**Supplied data:**

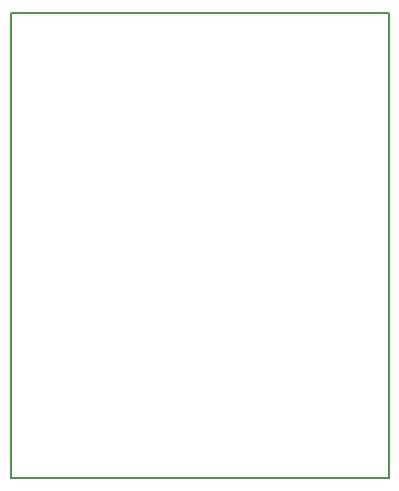
<source format=gm1>
G04 #@! TF.FileFunction,Profile,NP*
%FSLAX46Y46*%
G04 Gerber Fmt 4.6, Leading zero omitted, Abs format (unit mm)*
G04 Created by KiCad (PCBNEW 4.0.2+dfsg1-stable) date Tue 07 Aug 2018 11:45:59 AM EDT*
%MOMM*%
G01*
G04 APERTURE LIST*
%ADD10C,0.100000*%
%ADD11C,0.203200*%
G04 APERTURE END LIST*
D10*
D11*
X157099000Y-78232000D02*
X157099000Y-117602000D01*
X125095000Y-78232000D02*
X157099000Y-78232000D01*
X125095000Y-117602000D02*
X125095000Y-78232000D01*
X125095000Y-117602000D02*
X157099000Y-117602000D01*
M02*

</source>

**Activity:**
Search the records for the word "APERTURE" and copy every line where it occurs.

**Output for this task:**
G04 APERTURE LIST*
G04 APERTURE END LIST*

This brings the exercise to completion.